## GIVEN TASK
In the forum thread about extending ARM perf-events, how are CPU-aware PMUs typically accessed?

## PASSAGE PROVIDED
-- Start --

[RFC] Extending ARM perf-events for multiple PMUs

Tue Apr 12 03:39:37 EDT 2011

On Sat, 09 Apr 2011 13:40:35 +0200
Peter Zijlstra <peterz at infradead.org> wrote:

> On Fri, 2011-04-08 at 18:15 +0100, Will Deacon wrote:
> > Hello,
> > 
> > Currently the perf code on ARM only caters for the core CPU PMU. In
> > actual fact, this only represents a subset of the performance
> > monitoring hardware available in real SoCs and is arguably the
> > simplest to interact with. This long-winded email is an attempt to
> > classify the possible event sources that we might see so that we
> > can have clean support for them in the future. I think that the
> > perf tools might also need tweaking slightly so they can handle
> > PMUs which can't service per-cpu or per-task events (instead, you
> > essentially have a single system-wide event).
> > 
> > We can split PMUs up into two basic categories (an `action' here is
> > usually an interrupt but could be defined as any state recording or
> > signalling operation).
> > 
> >   (1) CPU-aware PMUs
> > 
> >       This type of PMU is typically per-CPU and accessed via
> > co-processor instructions. Actions may be delivered as PPIs. Events
> > scheduled onto a CPU-aware PMU can be grouped, possibly with events
> > scheduled for other per-CPU PMUs on the same CPU. An action
> > delivered by one of these PMUs can *always* be attributed to a
> > specific CPU but not necessarily a specific task. Accessing a
> > CPU-aware PMU is a synchronous operation.
> > 
> >   (2) System PMUs
> > 
> >       System PMUs are typically outside of the CPU domain. Bus
> > monitors, GPU counters and external L2 cache controller monitors
> > are all system PMUs. Actions delivered by these PMUs cannot be
> > attributed to a particular CPU and certainly cannot be associated
> > with a particular piece of code. They are memory-mapped and cannot
> > be grouped with other PMUs of any type. Accesses to a system PMU
> > may be asynchronous.

-- End --

Stored data entries

-- Start --

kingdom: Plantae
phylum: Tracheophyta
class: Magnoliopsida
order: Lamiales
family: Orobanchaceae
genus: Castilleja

-- End --

## THE OUTPUT
Via co-processor instructions.